Terrell is not a publicity hound for herself. Ms. Samuels renders her a small, slight, dignified force of nature, a powerhouse and tireless advocate for change who, when faced with having to take “no,” switches gears to try another tack in the effort to get to “yes.” Her goal: To get public figures to lend their support to ending segregation, and Einstein is only too willing to join her. She was a founder of the NAACP, and he was one of its first members.

The Same Issues

If the first act of the play deals with generalities, the second, which takes place two years later, in 1939, delves into specifics, with higher stakes that make Einstein’s and Terrell’s natural tendencies the only path despite Anderson’s and Flexner’s efforts to avoid national headlines.
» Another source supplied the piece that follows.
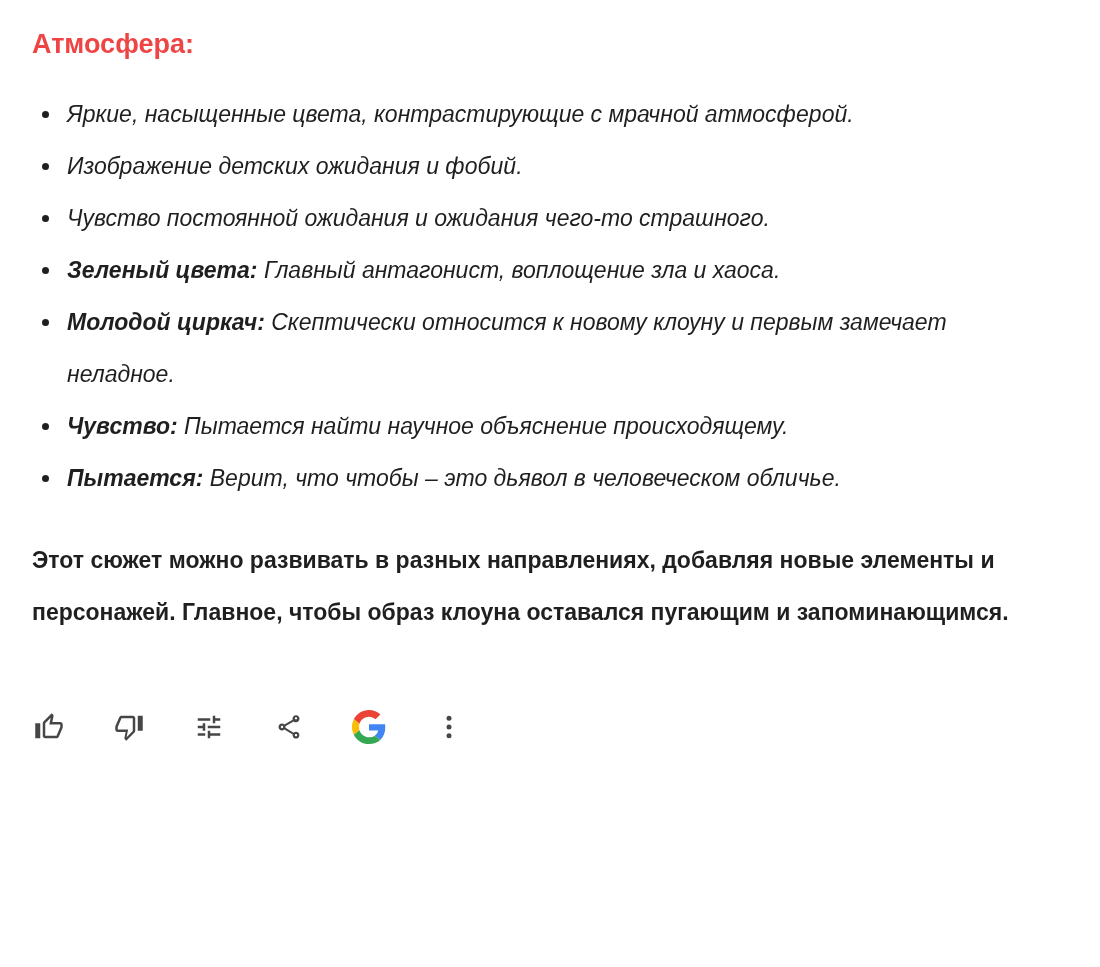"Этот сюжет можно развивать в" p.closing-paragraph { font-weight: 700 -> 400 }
The Daughters of the American Revolution have denied Anderson the right to sing at their Constitution Hall, and Einstein discovered the Nazis, using his work, have achieved nuclear fission, intending to create the most destructive weapon in history. Einstein’s dilemma: Knowing the Germans, he has no doubt that if they develop it first, they will use it. Einstein and Flexner have the connections to get this information to American President Franklin D. Roosevelt, but then, the U.S. might use it, too.
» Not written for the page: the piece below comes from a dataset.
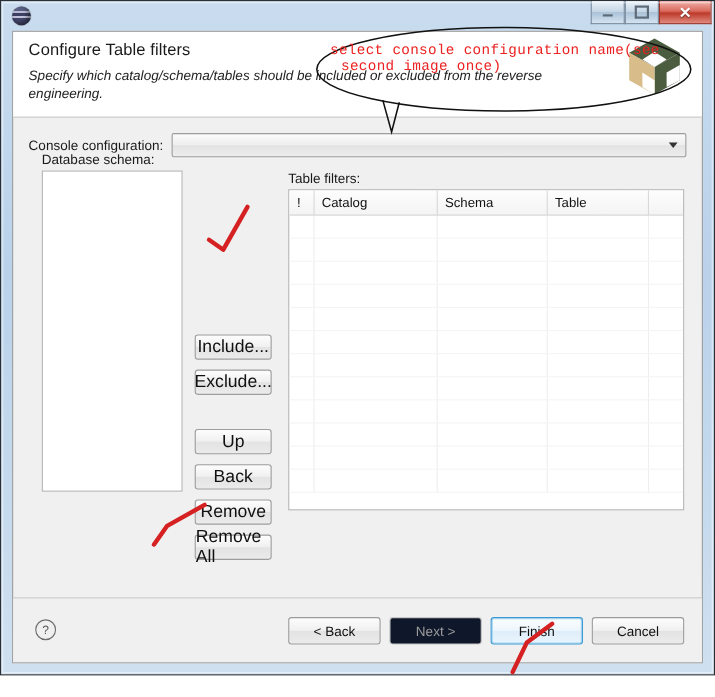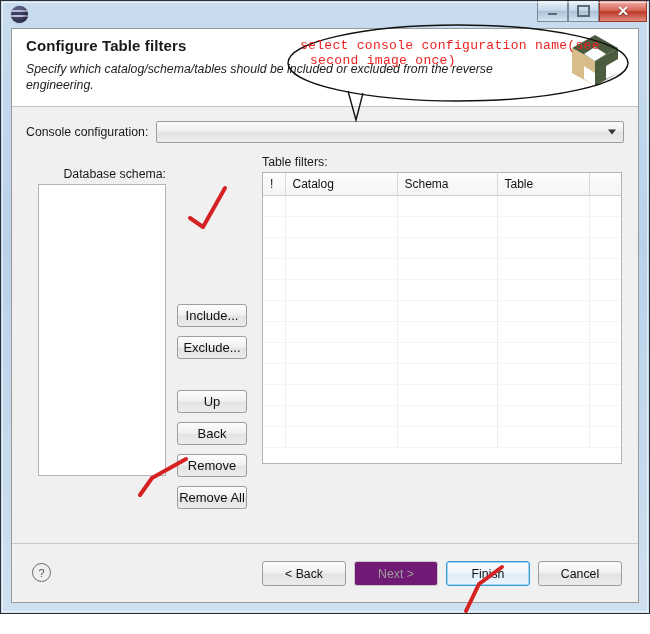"Configure Table filters" .dlg-title { font-weight: bold -> normal }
Interestingly, those very same connections are the ones that could shame the DAR into opening the hall to Anderson, a path they might take—until the singer comes up with an idea that changed history and the civil rights movement forever.

When My Lord, What a Night was written some ten years ago, antisemitism was nowhere near the issue it is today, especially on American campuses, making Ms. Brevoort’s concept more timely than perhaps she imagined. In her play, Flexner is afraid that Einstein’s activism, drawing attention to race and religious issues, will disrupt the fragile relationship between Jewish professors at the institute and the Princeton Administration that wants to impose quotas limiting the number of Jewish students admitted to their campus. Einstein, however, draws a direct parallel between the rising tide of Nazism in Europe and the Jim Crow laws in America. He views the persecution of Jews and the systemic racism against Black Americans as the same “evil” aimed at different targets.

The evil of bias—the voices of antisemitism, masked these days as anti-Zionism and anti-Israel hatred—fill today’s headlines. On college campuses, hatred based on ignorance creates persecution across America. Einstein (an early believer in Zionism), Anderson, and, hopefully, Ms. Brevoort would see this powerful play as a wake-up call.